A SQUAD of Polish bus drivers are helping to boost sales at a busy Post Office.
Young entrepreneur Fahid Amin, 26, bought Inchinnan Post Office last September and immediately set about transforming the business.
Since then, his hot food takeaway and extended opening hours have been a hit with locals – as well as Polish drivers who work at the Arriva bus depot next door.
That has prompted Fahid to encourage his Eastern European customers still further by stocking a range of Polish goods.
And the Polish shoppers have given the move their stamp of approval.
Fahid told the Paisley Daily Express: “When I bought the shop last year, it needed a lot of work done to it and I was concerned that it would be difficult to make a go of it, with all the competition from the big supermarkets, but the local community and the drivers from the nearby bus depot have been really supportive.
“We are open from 6am till 10pm, so the drivers tend to come in at the beginning and end of their shifts.
“Many of the drivers are from Poland and, to make them feel more at home, we have started to stock Polish food. The business is doing so well that we have decided to expand and offer a wide range of hot take-away food.”
Fahid employs four full-time and one part-time member of staff at his Post Office.
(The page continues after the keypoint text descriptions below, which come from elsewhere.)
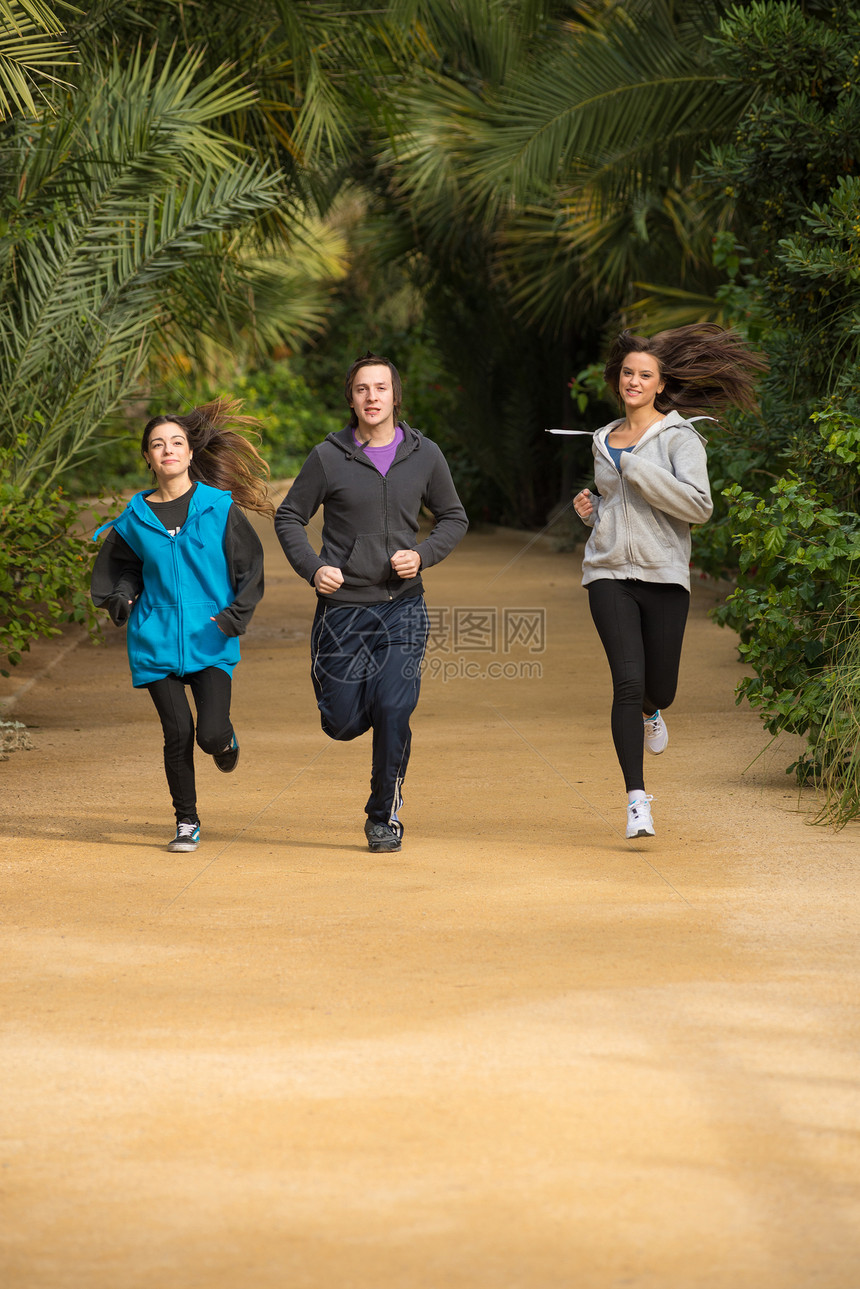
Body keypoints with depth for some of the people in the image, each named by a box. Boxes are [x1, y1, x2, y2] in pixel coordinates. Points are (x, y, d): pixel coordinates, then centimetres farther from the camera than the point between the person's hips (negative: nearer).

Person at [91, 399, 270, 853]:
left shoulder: (218, 507, -3)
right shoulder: (136, 518, 3)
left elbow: (250, 568, 1)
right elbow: (120, 565, 20)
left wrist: (232, 617, -11)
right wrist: (122, 596, 1)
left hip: (210, 640, -1)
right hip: (156, 641, 1)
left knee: (211, 734, -11)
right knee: (177, 733, -5)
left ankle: (226, 740, 27)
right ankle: (187, 822, 12)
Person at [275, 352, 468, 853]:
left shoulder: (424, 455, 3)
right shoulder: (329, 457, -2)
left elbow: (454, 518, 14)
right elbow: (289, 517, 6)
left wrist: (423, 554, -5)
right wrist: (312, 567, -11)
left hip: (403, 605, 0)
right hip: (343, 605, 0)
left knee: (393, 710, -13)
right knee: (344, 723, 0)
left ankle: (385, 816, 4)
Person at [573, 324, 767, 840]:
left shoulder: (680, 438, -3)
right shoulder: (605, 441, 14)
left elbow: (698, 505, -18)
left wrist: (634, 467, -17)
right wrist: (593, 507, 9)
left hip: (664, 575, -2)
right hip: (610, 572, 2)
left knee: (659, 689, 4)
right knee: (628, 681, -15)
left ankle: (650, 711, 44)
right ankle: (637, 799, -12)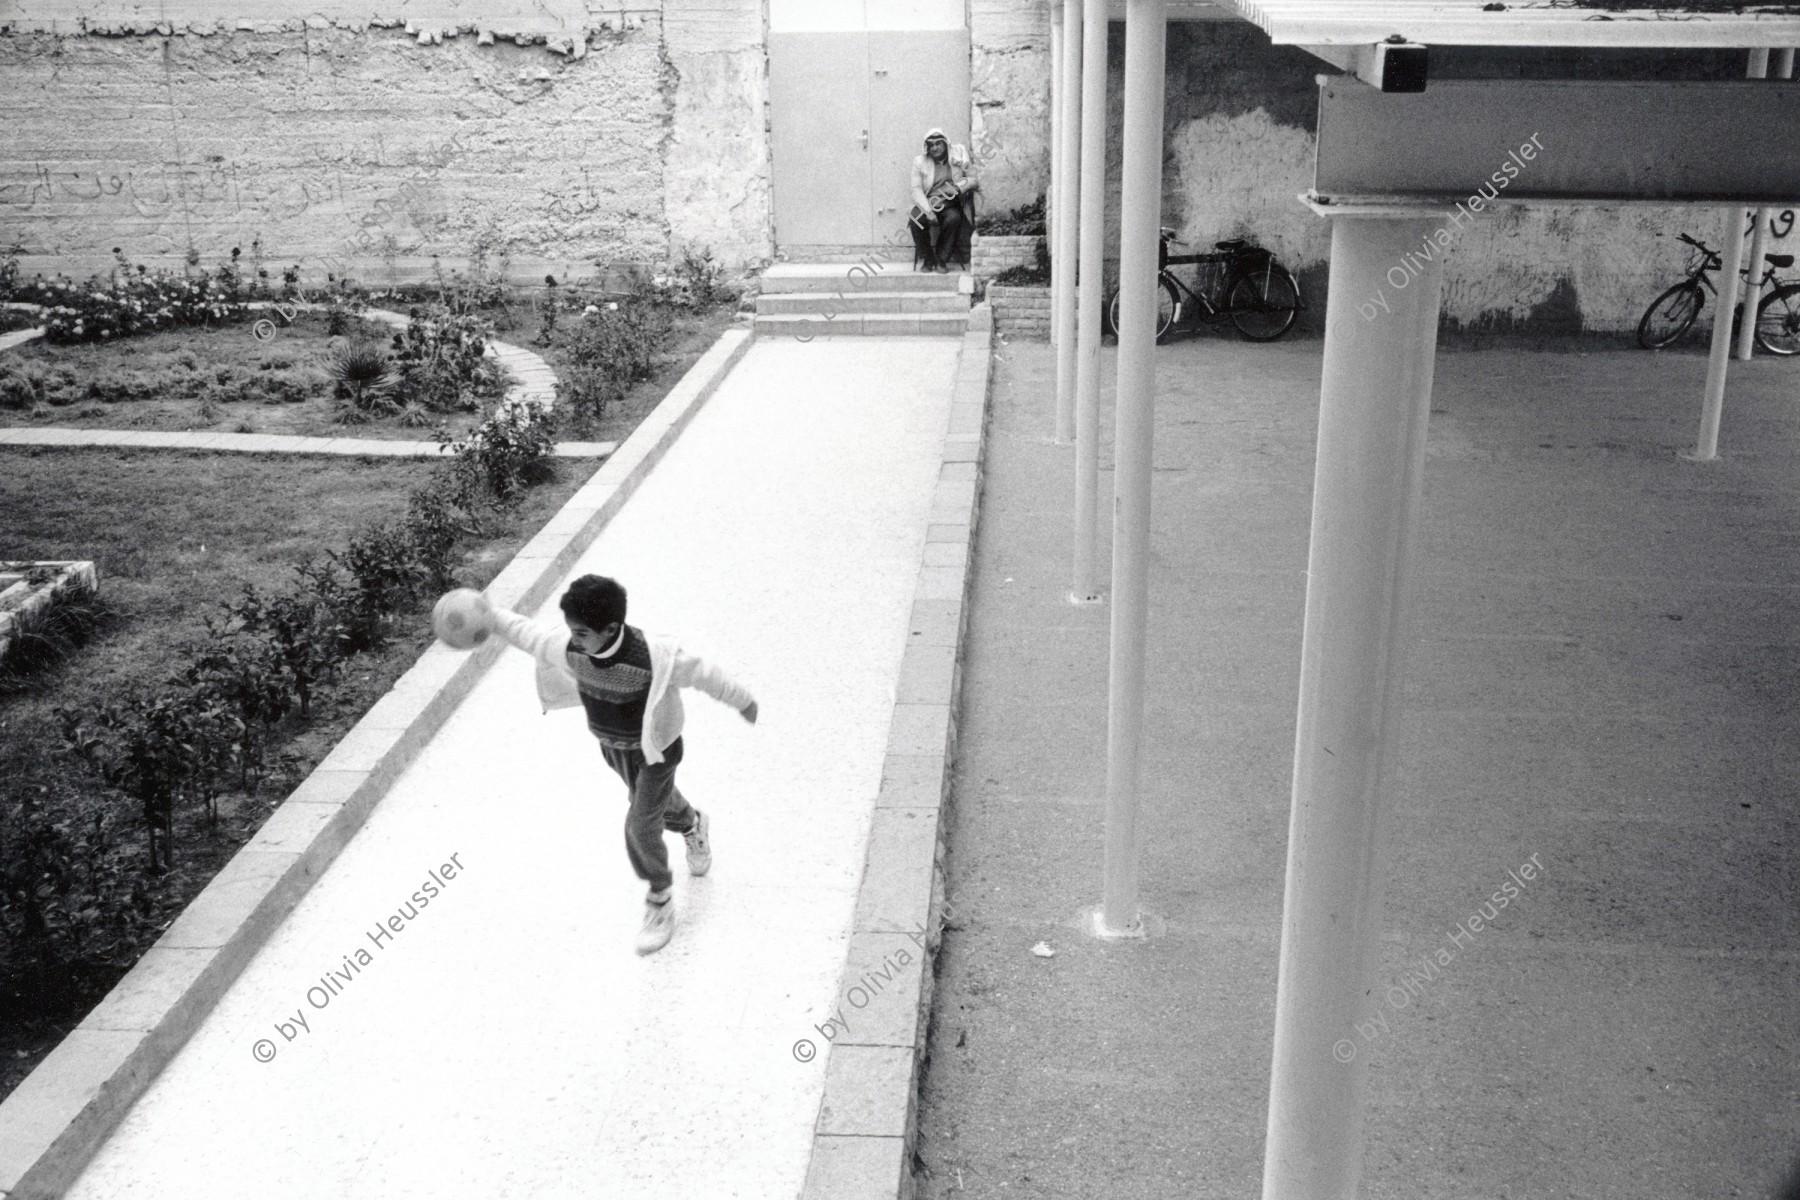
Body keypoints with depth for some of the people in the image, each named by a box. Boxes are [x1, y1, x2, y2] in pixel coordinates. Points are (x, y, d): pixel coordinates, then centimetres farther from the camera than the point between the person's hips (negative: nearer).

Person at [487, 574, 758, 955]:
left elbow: (702, 673, -23)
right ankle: (691, 825, 63)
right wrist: (490, 618, 2)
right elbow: (529, 632, -6)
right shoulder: (569, 648, -25)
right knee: (656, 799, 28)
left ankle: (660, 900, 22)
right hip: (612, 746, 5)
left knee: (640, 826, -3)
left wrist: (742, 701, -10)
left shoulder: (655, 657, -38)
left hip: (656, 749, -5)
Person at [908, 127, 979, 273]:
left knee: (954, 218, -34)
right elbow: (917, 189, -3)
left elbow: (974, 180, 3)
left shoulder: (957, 158, 8)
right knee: (916, 220, -31)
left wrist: (961, 187, -20)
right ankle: (928, 259, -10)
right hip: (927, 203, 0)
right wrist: (928, 211, -20)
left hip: (949, 204, 0)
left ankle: (942, 259, -17)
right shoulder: (920, 162, 7)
He was given £15,000 by ethical lender DSL Business Finance to breathe new life in the old business.
Fahid said: “I wasn’t able to get all the cash I needed from the bank, so I turned to DSL Business Finance and they were really helpful.
“I had to present my business idea to a Dragons’ Den-style panel to get the loan approved. I was shaking with nerves on the day but I must have done a good job as DSL told me I could have the loan.
“You could say that business is in my blood. My mum and dad also run their own stores.”
Eunice Lancaster, general manager at DSL, said: “It’s great to see a young person like Fahid making such a success of a local business.
“Many small stores and post offices in towns and villages around the country are closing due to the economic downturn and competition from the bigger out-of-town supermarkets. However, by tailoring the products he sells to the needs of the local community, such as the Polish drivers, Fahid has shown that it is possible to run a successful store in a small town.”